Servo drives differ in terms of electrical ratings, operating parameters, configurations, and features. Electrical ratings include maximum output voltage, rated power, continuous output current, peak output current, AC supply voltage, and DC supply voltage. Servo drives use either single-phase or three-phase inputs at 50, 60, or 400 Hz. Operating parameters include specifications for setup and control. Some servo drives have manual controls such as knobs, DIP switches, jumpers or potentiometers. Others include a joystick, digital control panel, computer interface, or slots for PCMCIA cards. Control programs can be stored on removeable, nonvolatile storage media. Hand held devices are designed to be programmed remotely. Wireless and web-enabled controls are also available. Configurations for servo drives include several mounting styles. Most devices mount on a chassis, DIN rail, panel, rack, wall, or printed circuit board (PCB). Standalone devices and integrated circuit (IC) chips that mount on PCBs are also available. Features for servo drives include soft starting; dynamic, injection, or regenerative braking; brake outputs or auxiliary inputs/outputs (I/O); auto-tuning, self-diagnostics, and status monitoring; and alarms for conditions such as overvoltage. 

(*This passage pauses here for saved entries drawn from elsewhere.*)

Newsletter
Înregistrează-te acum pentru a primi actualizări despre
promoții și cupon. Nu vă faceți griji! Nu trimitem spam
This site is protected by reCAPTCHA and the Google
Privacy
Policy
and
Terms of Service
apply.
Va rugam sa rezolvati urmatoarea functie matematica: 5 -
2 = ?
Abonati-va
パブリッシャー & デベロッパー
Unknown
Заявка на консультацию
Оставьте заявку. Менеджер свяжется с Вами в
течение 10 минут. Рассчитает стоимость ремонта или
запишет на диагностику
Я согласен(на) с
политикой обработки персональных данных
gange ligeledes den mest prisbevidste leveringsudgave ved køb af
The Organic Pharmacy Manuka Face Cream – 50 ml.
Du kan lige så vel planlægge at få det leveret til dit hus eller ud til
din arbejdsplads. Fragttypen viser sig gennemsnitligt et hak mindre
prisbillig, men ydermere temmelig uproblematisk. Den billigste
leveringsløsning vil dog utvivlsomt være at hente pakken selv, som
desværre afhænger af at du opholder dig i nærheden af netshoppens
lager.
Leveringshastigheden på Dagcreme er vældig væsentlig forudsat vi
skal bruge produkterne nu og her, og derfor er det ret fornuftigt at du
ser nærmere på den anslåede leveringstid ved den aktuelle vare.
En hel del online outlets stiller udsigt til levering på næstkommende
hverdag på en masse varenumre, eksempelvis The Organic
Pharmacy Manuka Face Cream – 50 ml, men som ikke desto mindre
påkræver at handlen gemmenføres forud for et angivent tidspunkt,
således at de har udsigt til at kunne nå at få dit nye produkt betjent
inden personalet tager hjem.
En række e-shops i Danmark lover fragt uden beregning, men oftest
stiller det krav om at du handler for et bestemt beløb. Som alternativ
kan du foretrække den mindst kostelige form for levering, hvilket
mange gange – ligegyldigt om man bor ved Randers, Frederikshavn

Buses and Communication Standards

Computer-based servo drives use many different types of buses and communication standards. Bus types include advanced technology attachment (ATA), peripheral component interconnect (PCI), integrated drive electronics (IDE), industry standard architecture (ISA), general-purpose interface bus (GPIB), universal serial bus (USB), and VersaModule Eurocard bus (VMEbus). Communications standards include ARCNET, AS-i, Beckhoff I/O, open computer area network (CANopen) device network (DeviceNet), Ethernet, small computer systems interface (SCSI), smart distributed system (SDS), serial real-time communications system (SERCOS), and transistor-transistor logic (TTL). Serial interfaces such as RS232, RS422, and RS485 are also available.